The primary macro provided by BenchmarkTools is @benchmark:

julia> using BenchmarkTools

# The setup expression is run once per sample, and is not included in the
# timing results. Note that each sample can require multiple evaluations
# benchmark kernel evaluations. See the BenchmarkTools manual for details.
julia> @benchmark sort(data) setup=(data=rand(10))
BenchmarkTools.Trial:
10000 samples with 968 evaulations took a median time of 90.902 ns (0.00% GC)
Time  (mean ± σ):   94.936 ns ±  47.797 ns  (GC: 2.78% ±  5.03%)
Range (min … max):  77.655 ns … 954.823 ns  (GC: 0.00% … 87.94%)

▁▃▅▆▇█▇▆▅▂▁
▂▂▃▃▄▅▆▇███████████▇▆▄▄▃▃▂▂▂▂▂▂▂▂▂▂▂▁▂▁▂▂▂▂▂▂▂▂▂▂▂▂▂▂▂▂▂▂▂▂▂▂
77.7 ns         Histogram: frequency by time           137 ns

Memory estimate: 160 bytes, allocs estimate: 1.

For quick sanity checks, one can use the @btime macro, which is a convenience wrapper around @benchmark whose output is analogous to Julia's built-in @time macro:

julia> @btime sin(x) setup=(x=rand())
4.361 ns (0 allocations: 0 bytes)
0.49587200950472454

If you're interested in profiling a fast-running command, you can use @bprofile sin(x) setup=(x=rand()) and then your favorite tools for displaying the results (Profile.print or a graphical viewer).

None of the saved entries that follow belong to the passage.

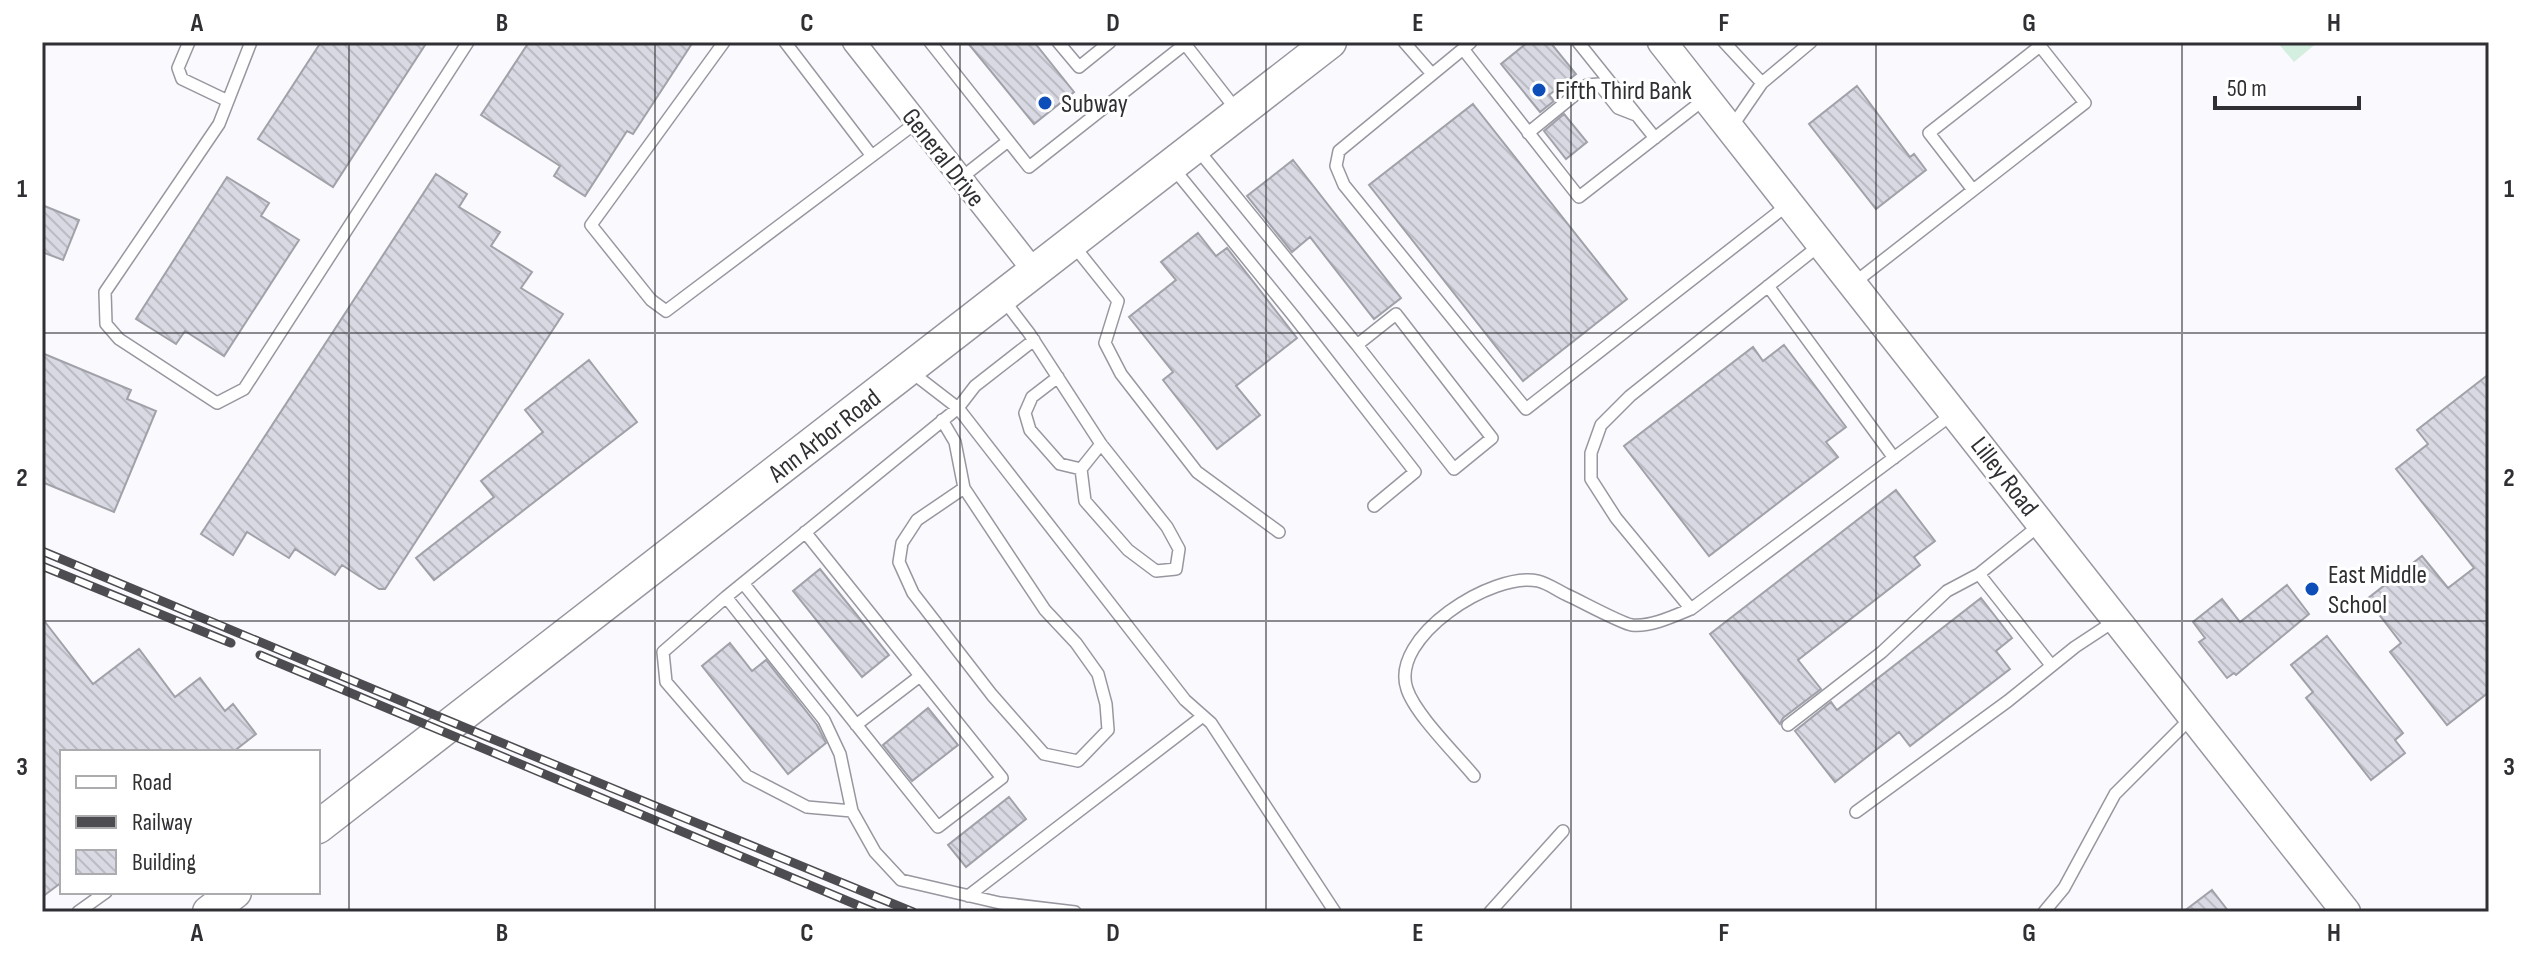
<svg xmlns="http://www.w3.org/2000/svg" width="2531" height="954" font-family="'Sofia Sans Condensed',sans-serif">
<defs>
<pattern id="building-back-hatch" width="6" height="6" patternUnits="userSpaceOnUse" patternTransform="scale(2)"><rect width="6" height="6" fill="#d9d9e3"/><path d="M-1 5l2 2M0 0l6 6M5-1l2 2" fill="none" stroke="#bbbbc3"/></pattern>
</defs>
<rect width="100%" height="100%" fill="#faf9fd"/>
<path fill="#d4efdf" d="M2277,42H2318L2294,62Z"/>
<path fill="url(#building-back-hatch)" stroke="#a1a1aa" stroke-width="2" d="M321,42H427L333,187L258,139Z
M529,42H693L633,134L627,131L585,196L554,176L560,166L481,115Z
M967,42H1034L1074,92L1034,124Z
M1528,42H1550L1576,74L1549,95L1554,101L1540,112L1501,64Z
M1857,86L1910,157L1914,154L1926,170L1876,209L1809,124Z
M1473,104L1627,299L1523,381L1369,185Z
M1564,114L1587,142L1566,159L1544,131Z
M1293,160L1401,298L1374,319L1310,237L1292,252L1247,196Z
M436,174L467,194L459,207L500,232L491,246L532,272L521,288L563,314L385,589H379L342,565L335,575L295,549L289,558L247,532L233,555L201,534Z
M227,177L269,203L261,216L299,240L224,356L185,331L176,344L136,319Z
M42,205L79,220L63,260L42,252Z
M1198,233L1216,256L1227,248L1297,338L1236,386L1260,415L1217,449L1163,380L1173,372L1129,317L1176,280L1161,262Z
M1784,345L1846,427L1826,442L1838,457L1709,556L1624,446L1753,347L1763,361Z
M42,353L131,390L127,399L156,411L114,512L42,482Z
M589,360L637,422L434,580L416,558L494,497L481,481L543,432L525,410Z
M2489,374V692L2447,725L2390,652L2401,643L2367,599L2422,556L2448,588L2474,568L2396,469L2428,444L2417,430Z
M1896,490L1935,541L1914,557L1920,565L1798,660L1821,689L1783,718L1780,724L1710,634Z
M820,569L889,655L862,677L793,591Z
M2287,585L2309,614L2236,675L2234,673L2227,678L2199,642L2205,638L2193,622L2222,599L2240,622Z
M1981,598L2012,638L1996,651L2010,669L1910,746L1899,732L1835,782L1795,731L1831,702L1837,710Z
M42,618L93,684L139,649L175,697L200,678L225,711L233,704L256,734L233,752H62V882L42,897Z
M2327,636L2403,733L2395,740L2405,753L2371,780L2306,698L2313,692L2291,665Z
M730,643L752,671L766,660L817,725L826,743L788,774L702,666Z
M928,708L958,745L912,781L883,745Z
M1009,797L1026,819L966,867L948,845Z
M2212,890L2229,912H2183Z"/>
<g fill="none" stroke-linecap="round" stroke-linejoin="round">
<g stroke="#9797a0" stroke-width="14">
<path id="service" d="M189,42L178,68L182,79L228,101
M251,42L219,124L105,292L106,324L119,339L217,403L244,389L468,42
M724,42L591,225L651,300L666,311L917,122
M785,42L872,156
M930,42L1029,167L1185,44L1238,112
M1058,42L1079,67L1110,42
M1404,42L1432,74
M1471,42L1463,49L1579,197L1706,98
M1578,42L1655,138
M1724,42L1762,83L1731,128
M1463,49L1339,151L1336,166L1344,185L1526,409L1790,203
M1762,83L1811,42
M1528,133L1587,85L1599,84L1618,108L1636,115
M1198,150L1357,345L1396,314L1492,438L1454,469L1357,345
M1174,169L1296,319L1415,472L1374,506
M961,178L1008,141
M1074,246L1118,301L1105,343L1121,374L1197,472L1279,532
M1854,283L2085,103L2040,46L1929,133L1973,190
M1768,286L1894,458
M1003,299L1029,333L1101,444L1167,527L1179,549L1176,569L1156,571L1128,550L1085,501L1081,469L1101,444
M910,371L958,408L1185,700L1211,723L1335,912
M1058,377L1032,397L1025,413L1030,430L1060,464L1081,469
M942,420L955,442L964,488L1045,610L1076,643L1098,674L1106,704L1108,730L1078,761L1044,754L992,695L913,593L899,562L902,543L917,520L964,488
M1979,574L2051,665
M743,583L938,827L1002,778L805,532
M726,597L824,720L840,754L852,811L875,852L901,880L1000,903L1075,912
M1691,609L1616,518L1591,479V453L1601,425L1630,396L1820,245
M856,725L920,676
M1788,725L1882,652L1947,591L1979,574L2041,524
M1474,776C1456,754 1415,714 1407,689C1389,637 1493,571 1538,581C1547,583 1557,590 1565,594C1579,600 1620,623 1632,625C1651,627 1674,616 1691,609L1954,413
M852,811L807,807L747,776L666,682L663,652L726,597L958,408L975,386L1034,340
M1856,812L2008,701L2075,647L2116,620
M968,896L1203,716
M78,912L106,892
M1490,912L1563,831
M2044,912L2064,888L2115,794L2192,717"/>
</g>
<g stroke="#9797a0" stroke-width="25">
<path id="minor" d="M854,42L1034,271"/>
</g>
<g stroke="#9797a0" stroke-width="31">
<path id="tertiary" d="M1662,42L2346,912"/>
</g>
<g stroke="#9797a0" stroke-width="35">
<path id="secondary" d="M318,827L1330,42
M209,912L235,892"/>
</g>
<use href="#service" stroke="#fff" stroke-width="11"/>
<use href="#minor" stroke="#fff" stroke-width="22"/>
<use href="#tertiary" stroke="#fff" stroke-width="28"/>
<use href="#secondary" stroke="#fff" stroke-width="32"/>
<g stroke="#4d4d51" stroke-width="9">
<path id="rail" d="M42,551L490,738L913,912
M42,566L231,643
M260,655L874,912"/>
</g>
<use href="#rail" stroke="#fff" stroke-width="6" stroke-dasharray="18" stroke-linecap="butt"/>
</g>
<path fill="none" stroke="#303034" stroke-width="2" stroke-opacity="0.55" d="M349,42V912M655,42V912M960,42V912M1266,42V912M1571,42V912M1876,42V912M2182,42V912M42,333H2489M42,621H2489"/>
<g fill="#0e4eb9" stroke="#fff" stroke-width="3">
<circle cx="1539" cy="90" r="8"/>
<circle cx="1045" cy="103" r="8"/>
<circle cx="2312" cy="589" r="8"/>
</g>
<g text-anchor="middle" stroke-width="6" stroke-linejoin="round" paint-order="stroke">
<g font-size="26" fill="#303034" stroke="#fff" text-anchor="start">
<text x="1555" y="99">Fifth Third Bank</text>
<text x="1061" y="112">Subway</text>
<text x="2328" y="583">East Middle<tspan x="2328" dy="30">School</tspan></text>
</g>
<g font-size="26" fill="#303034" stroke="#fff">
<text transform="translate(944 157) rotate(52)" y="9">General Drive</text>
<text transform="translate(824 435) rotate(-38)" y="9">Ann Arbor Road</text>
<text transform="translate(2005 476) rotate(52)" y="9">Lilley Road</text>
</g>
</g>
<rect width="2531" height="954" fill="none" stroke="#ffffff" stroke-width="88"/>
<rect x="60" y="750" width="260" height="144" fill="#ffffff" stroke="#acacae" stroke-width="2"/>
<rect x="76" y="776" width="40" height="12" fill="#ffffff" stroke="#acacae" stroke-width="2"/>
<text x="132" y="790" font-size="24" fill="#303034">Road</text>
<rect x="76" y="816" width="40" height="12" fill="#4d4d51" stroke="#acacae" stroke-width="2"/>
<text x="132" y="830" font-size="24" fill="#303034">Railway</text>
<rect x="76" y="850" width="40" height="24" fill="url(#building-back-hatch)" stroke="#acacae" stroke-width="2"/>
<text x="132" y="870" font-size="24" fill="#303034">Building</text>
<path d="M2215 96v12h144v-12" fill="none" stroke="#303034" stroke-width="4"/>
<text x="2227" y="96" font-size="24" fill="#303034" stroke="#ffffff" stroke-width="6" paint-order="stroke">50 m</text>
<rect x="44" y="44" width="2443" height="866" fill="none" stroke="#303034" stroke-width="3"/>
<g font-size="26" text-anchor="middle" font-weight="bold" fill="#303034">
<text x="197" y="31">A</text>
<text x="502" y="31">B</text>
<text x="807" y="31">C</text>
<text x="1113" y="31">D</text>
<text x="1418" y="31">E</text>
<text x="1724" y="31">F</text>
<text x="2029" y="31">G</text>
<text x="2334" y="31">H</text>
<text x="22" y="197">1</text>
<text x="2509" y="197">1</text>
<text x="22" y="486">2</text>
<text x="2509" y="486">2</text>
<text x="22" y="775">3</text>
<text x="2509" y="775">3</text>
<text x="197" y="941">A</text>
<text x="502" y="941">B</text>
<text x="807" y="941">C</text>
<text x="1113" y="941">D</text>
<text x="1418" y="941">E</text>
<text x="1724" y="941">F</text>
<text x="2029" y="941">G</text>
<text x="2334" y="941">H</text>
</g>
</svg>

If the expression you want to benchmark depends on external variables, you should use $ to "interpolate" them into the benchmark expression to avoid the problems of benchmarking with globals. Essentially, any interpolated variable $x or expression $(...) is "pre-computed" before benchmarking begins: julia> A = rand(3,3); julia> @btime inv($A);            # we interpolate the global variable A with $A 1.191 μs (10 allocations: 2.31 KiB) julia> @btime inv($(rand(3,3)));  # interpolation: the rand(3,3) call occurs before benchmarking
1.192 μs (10 allocations: 2.31 KiB)

julia> @btime inv(rand(3,3));     # the rand(3,3) call is included in the benchmark time
1.295 μs (11 allocations: 2.47 KiB)

Sometimes, interpolating variables into very simple expressions can give the compiler more information than you intended, causing it to "cheat" the benchmark by hoisting the calculation out of the benchmark code

julia> a = 1; b = 2
2

julia> @btime $a +$b
0.024 ns (0 allocations: 0 bytes)
3

As a rule of thumb, if a benchmark reports that it took less than a nanosecond to perform, this hoisting probably occured. You can avoid this by referencing and dereferencing the interpolated variables

julia> @btime $(Ref(a))[] +$(Ref(b))[]
1.277 ns (0 allocations: 0 bytes)
3

As described the Manual, the BenchmarkTools package supports many other features, both for additional output and for more fine-grained control over the benchmarking process.